Un parti politique pointé du doigt
Par ailleurs, le ministère de l’Intérieur, qui a précisé dans un premier temps que selon les premiers éléments de l’enquête et contrairement à ce qui a été relayé sur les réseaux sociaux, la victime avait toujours « de gros problèmes familiaux », s’est fendu mardi 27 septembre d’un communiqué. Il affirme « qu’une centaine de personnes, dont la plupart des délinquants, s’est rassemblée au carrefour du marché à Mornag. Puis elles ont lancé des cocktails Molotov sur les unités de sécurité, brûlé des pneus et bloqué la route ».

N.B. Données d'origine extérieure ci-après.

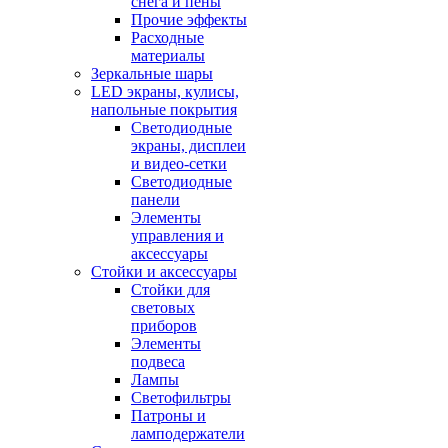
снега и пены
Прочие эффекты
Расходные
материалы
Зеркальные шары
LED экраны, кулисы,
напольные покрытия
Светодиодные
экраны, дисплеи
и видео-сетки
Светодиодные
панели
Элементы
управления и
аксессуары
Стойки и аксессуары
Стойки для
световых
приборов
Элементы
подвеса
Лампы
Светофильтры
Патроны и
ламподержатели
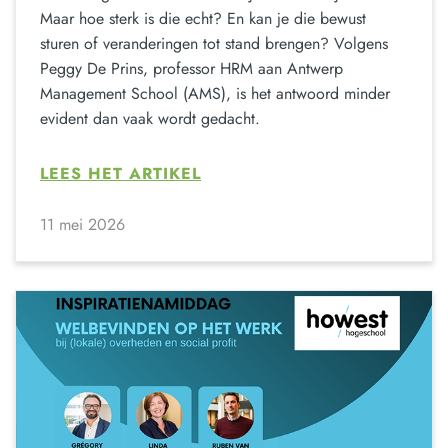
Maar hoe sterk is die echt? En kan je die bewust
sturen of veranderingen tot stand brengen? Volgens
Peggy De Prins, professor HRM aan Antwerp
Management School (AMS), is het antwoord minder
evident dan vaak wordt gedacht.
LEES HET ARTIKEL
11 mei 2026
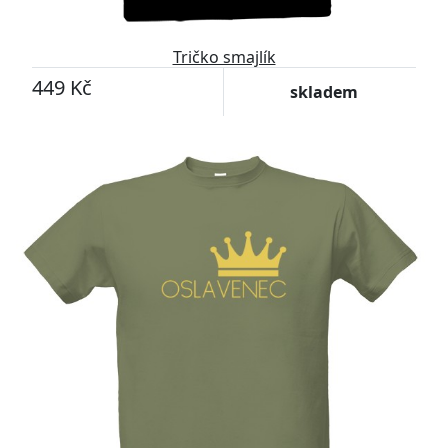
Tričko smajlík
449 Kč
skladem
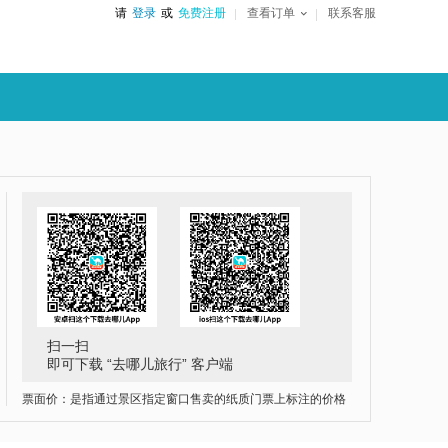
请
登录
或
免费注册
查看订单
联系客服
扫一扫
即可下载 “去哪儿旅行” 客户端
票面价：是指通过景区指定窗口售卖的纸质门票上标注的价格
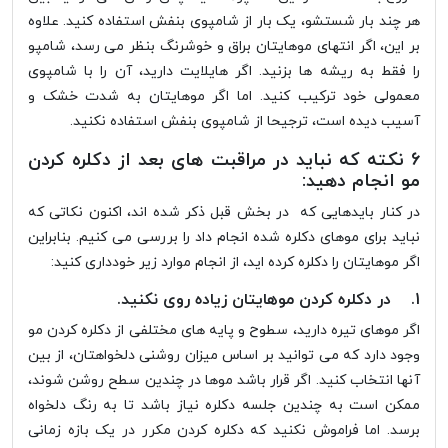
هر چند بار شستشو، یک بار از شامپوی بنفش استفاده کنید. علاوه
بر این، اگر انتهای موهایتان براق و خوشرنگ بنظر می رسد، شامپو
را فقط به ریشه ها بزنید. اگر هایلایت دارید، آن را با شامپوی
معمولی خود ترکیب کنید. اما اگر موهایتان به شدت خشک و
آسیب دیده است، ترجیحا از شامپوی بنفش استفاده نکنید.
6 نکته که نباید در مراقبت های بعد از دکلره کردن
مو انجام دهید:
در کنار بایدهایی که در بخش قبل ذکر شده اند، اکنون نکاتی که
نباید برای موهای دکلره شده انجام داد را بررسی می کنیم. بنابراین
اگر موهایتان را دکلره کرده اید، از انجام موارد زیر خودداری کنید:
1. در دکلره کردن موهایتان زیاده روی نکنید.
اگر موهای تیره دارید، سطوح و پایه های مختلفی از دکلره کردن مو
وجود دارد که می توانید بر اساس میزان روشنی دلخواهتان، از بین
آنها انتخاب کنید. اگر قرار باشد موها در چندین سطح روشن شوند،
ممکن است به چندین جلسه دکلره نیاز باشد تا به رنگ دلخواه
برسد. اما فراموش نکنید که دکلره کردن مکرر در یک بازه زمانی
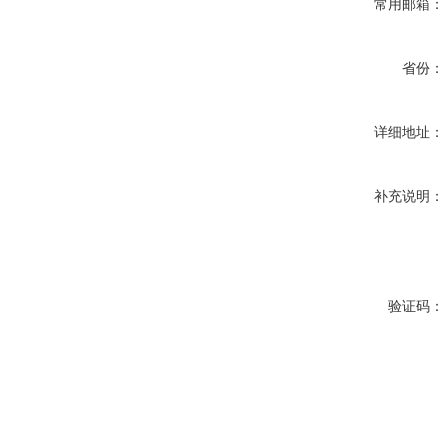
常用邮箱：
省份：
详细地址：
补充说明：
验证码：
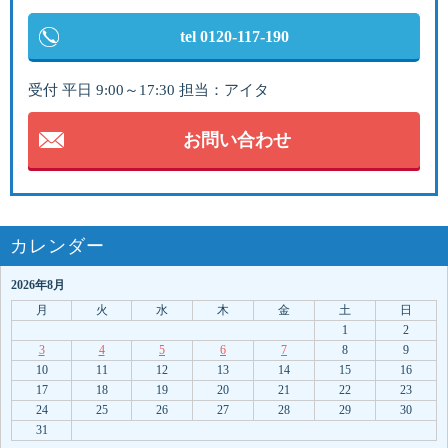
tel 0120-117-190
受付 平日 9:00～17:30 担当：アイタ
お問い合わせ
カレンダー
2026年8月
月
火
水
木
金
土
日
1
2
3
4
5
6
7
8
9
10
11
12
13
14
15
16
17
18
19
20
21
22
23
24
25
26
27
28
29
30
31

Aussitôt informées, ajoute le communiqué, « les forces de l’ordre ont dû intervenir pour disperser les émeutiers. Et elles ont procédé à l’arrestation de 12 agresseurs ».
Puis, interrogées par les enquêteurs, les gardés à vue ont « avoué avoir reçu une somme d’argent d’une personne appartenant à un parti politique. Et ce, dans le dessein de provoquer des troubles et d’exacerber la tension ».
A cet égard, notons que de graves incidents ont éclaté dimanche soir entre les unités sécuritaires et des manifestants à Mornag. A la même heure, des manifestants sillonnaient les artères de Douar Hicher et de la cité Ettadhame. En signe de protestation contre: la cherté de la vie; la flambée des prix des produits alimentaires; et la pénurie à répétition d’autres denrées à l’instar du sucre, du café et de l’huile végétale subventionnée. Pure coïncidence?
Soit. Même si à l’approche du prochain scrutin législatif, il ne faut pas écarter l’hypothèse que certains partis politiques aient cherché à tirer profit des agitations nocturnes à Mornag pour les délocaliser vers des quartiers populaires de la capitale; il n’en reste pas moins que le département de l’Intérieur veut nous faire croire que les manifestations étaient loin d’être spontanées. Mais bien provoquées par des « délinquants » ayant reçu de l’argent d’une personne appartenant « à un parti politique ». Lequel ? La version officielle aurait gagné en crédibilité si le nom de ce parti avait été révélé.
Une aubaine pour l’opposition
Aussitôt, certains partis politiques de l’opposition se frottent les mains, trop heureux de sauter sur cette aubaine.
Ainsi, le Courant démocrate, le parti des travailleurs, Ettakatol, al-Joumhouri et al-Qotb expriment « leur refus catégorique de la politique de main de fer et les solutions sécuritaires ». Telles qu’adoptées par ce qu’ils qualifient de « pouvoir de Coup d’Etat, face à l’accroissement des mouvements sociaux, du fait de sa totale incapacité à régler la crise économique et ses répercussions ».
Enfin, les cinq partis font assumer « au régime du 25 juillet et son discours populiste l’entière responsabilité de la dégradation de la situation générale dans le pays. Ainsi que de la situation socioéconomique, avec les dangers immaitrisables et les menaces pour la paix civile ».
Politiquement, c’est de bonne guerre. Mais, que des partis politiques d’opposition, suivez mon regard, tirent profit d’un drame humain, le suicide d’un vendeur de fruits en situation irrégulière à la fleur de l’âge, pour attiser le feu dans les quartiers pauvres, s’apparente plutôt à un suicide collectif. Mesurent-ils les conséquences d’un embrasement général?